McDonald’s and other massive chains are very much behind the industrialization of our food supply.   They need consistency and large suppliers who are able to achieve that consistency.   In effect, they are centralized bureaucracies who demand massive corporate food suppliers. Then we are fed the lies about why this is necessary because of our population.      This brings up another point.   The franchise business model is a very, very sinister business model that should be banned by democracy.    It simply extends the reach of bureaucracy and bureaucrats.   Franchises are renter capitalist business models owned by bureaucrats where making money from money is the strategy.   In order to own a McDonald’s one must have some large amount of wealth in cash.   The targeted franchise owner has no skill, love or talent at creating a food culture.   If they did, they wouldn’t be opening a McDonald’s relying on cheap labor, cheap, unhealthy food and large sums of capital to exploit humanity.   McDonald’s is looking for bureaucrats to own their restaurants.   Bureaucrats who will enforce their “sick” business model for the intent of making money.   Contrarily, many locally-owned or family restaurants rely on locally-grown food, or used to before that culture was obliterated.   And they rely on the higher power’s concept of craft or their love of food which they wish to share with others.   Peasant food or food created by local traditions, cultures and locally-available foods is a labor of love versus renter capitalist exploitation whose primary intent is profit that is the franchise business model.    Plus local food cultures reinvest their profits in the local communities.  McDonald’s and franchisees don’t live in these communities.   They suck up all of that local profit and put it in the pockets of corporate bureaucrats.

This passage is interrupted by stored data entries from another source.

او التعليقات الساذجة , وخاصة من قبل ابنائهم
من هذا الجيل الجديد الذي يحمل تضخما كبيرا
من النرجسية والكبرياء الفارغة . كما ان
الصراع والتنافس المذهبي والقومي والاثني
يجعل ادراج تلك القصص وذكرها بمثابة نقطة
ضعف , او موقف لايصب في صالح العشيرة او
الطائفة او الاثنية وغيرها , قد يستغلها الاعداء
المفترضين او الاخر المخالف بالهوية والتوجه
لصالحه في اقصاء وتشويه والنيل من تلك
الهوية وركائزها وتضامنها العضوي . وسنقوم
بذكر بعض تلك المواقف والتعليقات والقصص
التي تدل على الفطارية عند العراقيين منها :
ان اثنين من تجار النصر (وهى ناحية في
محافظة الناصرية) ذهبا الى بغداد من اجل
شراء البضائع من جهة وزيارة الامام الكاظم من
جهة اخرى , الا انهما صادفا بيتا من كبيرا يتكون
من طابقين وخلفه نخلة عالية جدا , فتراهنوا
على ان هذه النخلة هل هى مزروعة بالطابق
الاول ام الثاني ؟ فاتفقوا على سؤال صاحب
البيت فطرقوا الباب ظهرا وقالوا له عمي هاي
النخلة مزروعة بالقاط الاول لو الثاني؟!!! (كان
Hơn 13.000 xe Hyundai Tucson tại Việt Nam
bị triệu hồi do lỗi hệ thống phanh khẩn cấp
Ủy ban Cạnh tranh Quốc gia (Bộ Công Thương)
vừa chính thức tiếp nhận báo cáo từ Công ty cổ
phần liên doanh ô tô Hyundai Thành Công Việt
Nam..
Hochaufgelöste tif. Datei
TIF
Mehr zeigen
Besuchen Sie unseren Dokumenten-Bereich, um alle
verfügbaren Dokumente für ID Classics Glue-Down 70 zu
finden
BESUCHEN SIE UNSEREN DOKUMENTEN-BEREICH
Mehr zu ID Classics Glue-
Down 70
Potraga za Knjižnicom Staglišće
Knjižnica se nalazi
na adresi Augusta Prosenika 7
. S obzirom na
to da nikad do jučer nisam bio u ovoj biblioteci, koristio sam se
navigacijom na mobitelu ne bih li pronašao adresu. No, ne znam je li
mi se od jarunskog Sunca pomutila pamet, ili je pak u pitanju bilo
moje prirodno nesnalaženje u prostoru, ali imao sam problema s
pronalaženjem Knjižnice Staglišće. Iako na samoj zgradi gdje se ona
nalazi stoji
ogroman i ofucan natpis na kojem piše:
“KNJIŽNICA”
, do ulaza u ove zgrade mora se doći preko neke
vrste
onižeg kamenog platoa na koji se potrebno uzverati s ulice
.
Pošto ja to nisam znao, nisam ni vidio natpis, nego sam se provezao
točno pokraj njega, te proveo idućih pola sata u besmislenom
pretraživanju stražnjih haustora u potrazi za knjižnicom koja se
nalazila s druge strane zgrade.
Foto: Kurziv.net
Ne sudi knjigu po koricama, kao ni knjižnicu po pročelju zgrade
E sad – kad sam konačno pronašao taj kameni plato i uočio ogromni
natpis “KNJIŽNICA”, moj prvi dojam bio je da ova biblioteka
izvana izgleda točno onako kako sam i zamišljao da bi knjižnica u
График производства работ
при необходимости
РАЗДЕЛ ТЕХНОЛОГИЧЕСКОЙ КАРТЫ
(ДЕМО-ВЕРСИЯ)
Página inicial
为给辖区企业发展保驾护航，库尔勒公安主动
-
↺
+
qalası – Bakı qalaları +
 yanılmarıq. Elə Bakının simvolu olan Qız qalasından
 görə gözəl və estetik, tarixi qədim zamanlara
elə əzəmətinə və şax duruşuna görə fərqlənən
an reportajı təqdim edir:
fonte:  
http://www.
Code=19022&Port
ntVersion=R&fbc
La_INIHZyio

As I have noted in the past, if we back out all of the unsustainable, undemocratic and unhealthy or exploitative, predatory and victimizing businesses that don’t serve democracy but rather exploit humanity in one form or another, the S&P’s PE ratio of 21 all of a sudden becomes what?  31?  61?  101?  I’ll be talking more about this in the future including some very, very disturbing looks at what the true market valuations really are.   They are far, far higher than any time in capitalism’s history.    On that note, without those exploitative and unsustainable businesses, what exactly then becomes of the true unemployment rate that is already 25%?  30%? 50%?  Higher?   And what exactly then happens to future energy demands without all of these make-work jobs?   Does energy demand fall 10%?  30%?   More?   A substantial amount of the perceived growth of the U.S. economy over the last four decades is going to become extinct.  That is, the service or servant economy which is a class-based system that permanently turns those who work in that sector into the Walking Dead or endlessly working poor to serve the aristocratic class of the state.    And that means the power of the state, that is achieved through enslaving the population to artificial, mundane and unproductive corporate work, is in serious jeopardy.   The issue facing the state is not debt but employment, which is the method through which the state enslaves humanity to its power.